What is expected –
Transcribe the passage of the n-grams forum post between "Regarding n-grams (highly" and "from language teaching.", inclusive.

Text segment –
------------------------------------------------
[Corpora-List] Uses of N-grams?

Hi Cedric

As we cannot be sure of the meaning or the part-of-speech of an item

from a word frequency list, are not n-grams a sort of halfway house

between word frequency lists and concordances?

To me, n-grams is just one of the tools in the corpus linguistics toolbag,

although it may be a relative newcomer, and hasn't grabbed the headlines

like keywords, perhaps.

If I remember correctly, at Cobuild, we first used bigrams for the BBC

dictionary (published in 1992). I don't think n-grams was a feature of

the earlier versions of WordSmith, and even in the more recent

AntConc, the n-grams option is slightly hidden.

Since the 1990s, I have used n-grams as a routine part of corpus

analysis, if they are available in the software I am using at the time,

for a variety of purposes (eg investigating language varieties in 'The

Globalization of Business English?' at Complex 2001; investigating

genre features in 'A corpus-based analysis of junk emails' at LREC

2002; and recently, to compare Business Spanish and Business French

in research for the COMENEGO project).

Access to Google n-grams seems to have sparked interest in studies

into historical changes in social, cultural, and political values?




Regarding n-grams (highly frequent word sequences like "on the other hand" or "why don't you"), does anybody any uses for them apart from language teaching.

Most literature dealing with n-grams seems to apply them to foreign language teaching, second language acquisition, or English for X purposes. Any other uses?

Best wishes,
------------------------------------------------
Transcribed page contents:
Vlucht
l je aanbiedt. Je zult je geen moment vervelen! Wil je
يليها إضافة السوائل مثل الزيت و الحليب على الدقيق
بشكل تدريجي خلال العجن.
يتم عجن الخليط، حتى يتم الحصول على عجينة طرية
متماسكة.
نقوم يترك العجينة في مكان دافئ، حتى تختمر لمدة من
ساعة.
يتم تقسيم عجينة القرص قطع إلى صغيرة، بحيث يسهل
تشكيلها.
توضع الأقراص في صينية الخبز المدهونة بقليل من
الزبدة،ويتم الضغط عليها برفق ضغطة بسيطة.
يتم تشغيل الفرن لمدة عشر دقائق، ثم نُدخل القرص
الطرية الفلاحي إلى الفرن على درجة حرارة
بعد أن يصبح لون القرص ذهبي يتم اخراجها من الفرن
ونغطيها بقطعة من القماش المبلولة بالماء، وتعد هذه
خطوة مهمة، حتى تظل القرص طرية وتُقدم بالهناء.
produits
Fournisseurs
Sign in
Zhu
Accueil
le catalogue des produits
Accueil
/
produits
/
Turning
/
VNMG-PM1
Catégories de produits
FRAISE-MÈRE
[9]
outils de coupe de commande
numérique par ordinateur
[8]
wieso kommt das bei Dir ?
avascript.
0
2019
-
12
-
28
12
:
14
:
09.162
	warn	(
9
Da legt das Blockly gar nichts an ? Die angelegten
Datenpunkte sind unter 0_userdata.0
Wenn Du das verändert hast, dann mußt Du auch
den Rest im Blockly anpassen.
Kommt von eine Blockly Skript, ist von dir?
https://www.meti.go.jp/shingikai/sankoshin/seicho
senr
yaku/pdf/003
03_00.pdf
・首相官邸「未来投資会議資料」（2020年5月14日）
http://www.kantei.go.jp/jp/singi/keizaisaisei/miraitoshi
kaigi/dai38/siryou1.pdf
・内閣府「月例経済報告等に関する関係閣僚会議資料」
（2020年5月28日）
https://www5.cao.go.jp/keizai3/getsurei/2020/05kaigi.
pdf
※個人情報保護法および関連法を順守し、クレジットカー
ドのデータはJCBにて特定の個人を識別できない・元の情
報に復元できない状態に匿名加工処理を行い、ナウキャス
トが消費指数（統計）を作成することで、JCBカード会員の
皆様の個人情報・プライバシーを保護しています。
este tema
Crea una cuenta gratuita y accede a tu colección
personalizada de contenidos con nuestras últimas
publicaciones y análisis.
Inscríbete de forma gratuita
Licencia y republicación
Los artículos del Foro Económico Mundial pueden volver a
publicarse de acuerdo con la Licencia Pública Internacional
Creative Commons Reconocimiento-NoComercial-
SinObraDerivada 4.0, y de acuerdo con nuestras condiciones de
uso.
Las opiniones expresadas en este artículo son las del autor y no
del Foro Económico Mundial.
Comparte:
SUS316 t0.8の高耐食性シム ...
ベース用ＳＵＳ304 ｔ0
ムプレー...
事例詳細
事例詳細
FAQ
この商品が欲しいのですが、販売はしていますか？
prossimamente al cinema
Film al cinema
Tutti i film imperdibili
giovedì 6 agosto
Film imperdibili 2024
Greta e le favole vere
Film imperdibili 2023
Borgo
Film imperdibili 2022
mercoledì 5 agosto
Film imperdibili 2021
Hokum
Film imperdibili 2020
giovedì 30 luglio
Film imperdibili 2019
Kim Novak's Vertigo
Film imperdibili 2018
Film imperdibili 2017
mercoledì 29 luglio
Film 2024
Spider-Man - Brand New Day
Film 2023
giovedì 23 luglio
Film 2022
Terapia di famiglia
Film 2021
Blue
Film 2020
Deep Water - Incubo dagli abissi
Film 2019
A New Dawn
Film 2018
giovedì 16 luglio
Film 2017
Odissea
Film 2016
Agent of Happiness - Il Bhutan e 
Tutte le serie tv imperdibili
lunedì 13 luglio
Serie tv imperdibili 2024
------------------------------------------------
Completed exercise –
Regarding n-grams (highly frequent word sequences like "on the other hand" or "why don't you"), does anybody any uses for them apart from language teaching.